Among the many adventures Lowe describes in Love Lifeare what it's like in the trenches as both the star and producer of a flop TV show; how a visit, as a twenty year old, to Hugh Hefner's Playboy Mansion led to a surprise in the hot tub; how an actor prepares for a role, as well as the practical, boots-on-the-ground details no drama or film school would ever teach you.
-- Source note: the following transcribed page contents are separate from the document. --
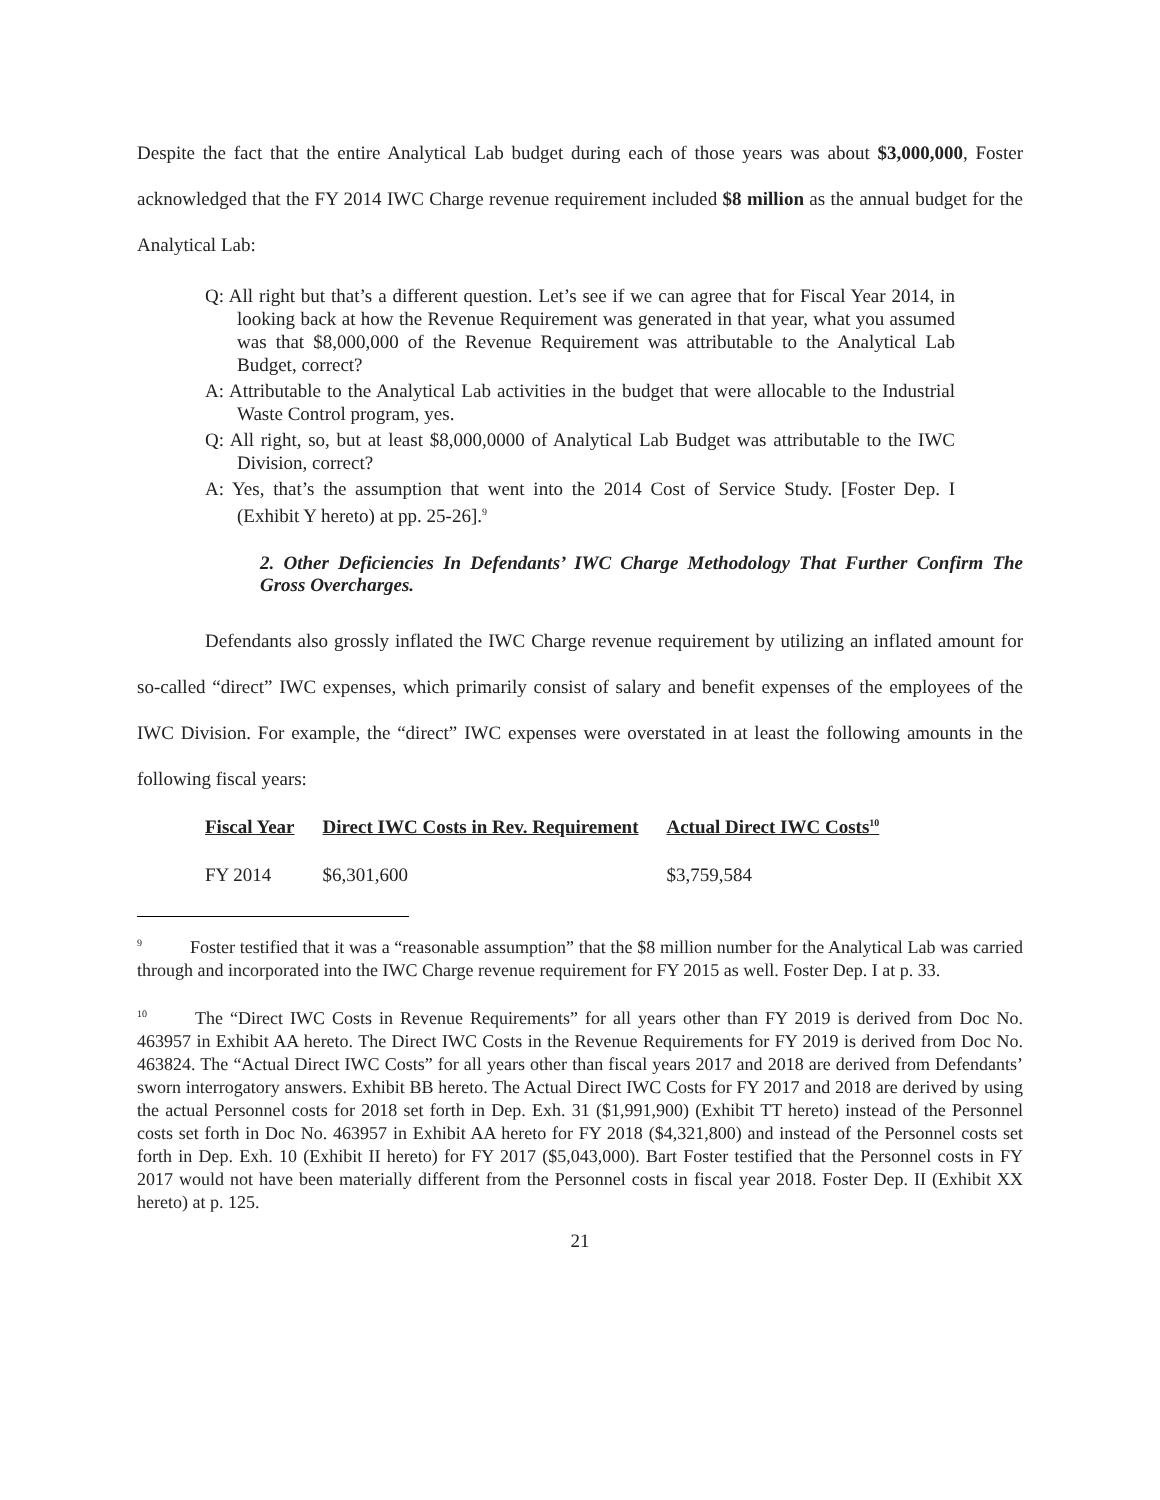Despite the fact that the entire Analytical Lab budget during each of those years was about $3,000,000, Foster acknowledged that the FY 2014 IWC Charge revenue requirement included $8 million as the annual budget for the Analytical Lab:
Q: All right but that’s a different question. Let’s see if we can agree that for Fiscal Year 2014, in looking back at how the Revenue Requirement was generated in that year, what you assumed was that $8,000,000 of the Revenue Requirement was attributable to the Analytical Lab Budget, correct?
A: Attributable to the Analytical Lab activities in the budget that were allocable to the Industrial Waste Control program, yes.
Q: All right, so, but at least $8,000,0000 of Analytical Lab Budget was attributable to the IWC Division, correct?
A: Yes, that’s the assumption that went into the 2014 Cost of Service Study. [Foster Dep. I (Exhibit Y hereto) at pp. 25-26].<sup>9</sup>
2. Other Deficiencies In Defendants’ IWC Charge Methodology That Further Confirm The Gross Overcharges.
Defendants also grossly inflated the IWC Charge revenue requirement by utilizing an inflated amount for so-called “direct” IWC expenses, which primarily consist of salary and benefit expenses of the employees of the IWC Division. For example, the “direct” IWC expenses were overstated in at least the following amounts in the following fiscal years:
| Fiscal Year | Direct IWC Costs in Rev. Requirement | Actual Direct IWC Costs<sup>10</sup> |
| --- | --- | --- |
| FY 2014 | $6,301,600 | $3,759,584 |
<sup>9</sup> Foster testified that it was a “reasonable assumption” that the $8 million number for the Analytical Lab was carried through and incorporated into the IWC Charge revenue requirement for FY 2015 as well. Foster Dep. I at p. 33.
<sup>10</sup> The “Direct IWC Costs in Revenue Requirements” for all years other than FY 2019 is derived from Doc No. 463957 in Exhibit AA hereto. The Direct IWC Costs in the Revenue Requirements for FY 2019 is derived from Doc No. 463824. The “Actual Direct IWC Costs” for all years other than fiscal years 2017 and 2018 are derived from Defendants’ sworn interrogatory answers. Exhibit BB hereto. The Actual Direct IWC Costs for FY 2017 and 2018 are derived by using the actual Personnel costs for 2018 set forth in Dep. Exh. 31 ($1,991,900) (Exhibit TT hereto) instead of the Personnel costs set forth in Doc No. 463957 in Exhibit AA hereto for FY 2018 ($4,321,800) and instead of the Personnel costs set forth in Dep. Exh. 10 (Exhibit II hereto) for FY 2017 ($5,043,000). Bart Foster testified that the Personnel costs in FY 2017 would not have been materially different from the Personnel costs in fiscal year 2018. Foster Dep. II (Exhibit XX hereto) at p. 125.
21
You'll delight at the hilarious account of the time a major movie star stole his girlfriend, and of coaching a kid's basketball team dominated by omnipresent helicopter parents. The story of coming to terms with his son's departure to college for the education his father never got will touch anyone with a family.
PUBLISHERS WEEKLY
Actor Rob Lowe's (Stories I Only Tell My Friends) second memoir deals largely in his more recent past, using the personal essay as a form to reflect on a variety of topics most, notably his television work and life as a husband and father. He provides insight into his acting process, how he held his own in a scene with Dame Maggie Smith, captured the essence of JFK for Killing Kennedy and conceived the character he played in Soderbergh's Behind the Candelabra. He also breaks down some of his post-West Wing failures like NBC's The Lyon's Den plagued by production, writing, and actress problems and CBS's Dr. Vegas, where Lowe found himself ruing his insistence on casting troubled actor Tom Sizemore. When he does travel back to earlier years he seems less invested, but paints a vivid picture of 1970's Malibu, "a bastion of laissez-faire, self-centered, malignant disregard," recalls a visit to the Playboy Mansion at age 19, and being on set for Alec Baldwin's classic speech in Glengarry Glen Ross, "one of the largest beat-downs an actor has ever delivered." On parenting, Lowe shares several amusing anecdotes, the best of which involves a camping trip and a Bigfoot costume, and he reflects on the mix of pride and sadness of sending his son off to college. Lowe's second effort is an interesting insider's perspective on what works in Hollywood and what seems to be irredeemably broken and his advice on life and relationships is well-conceived and intelligent.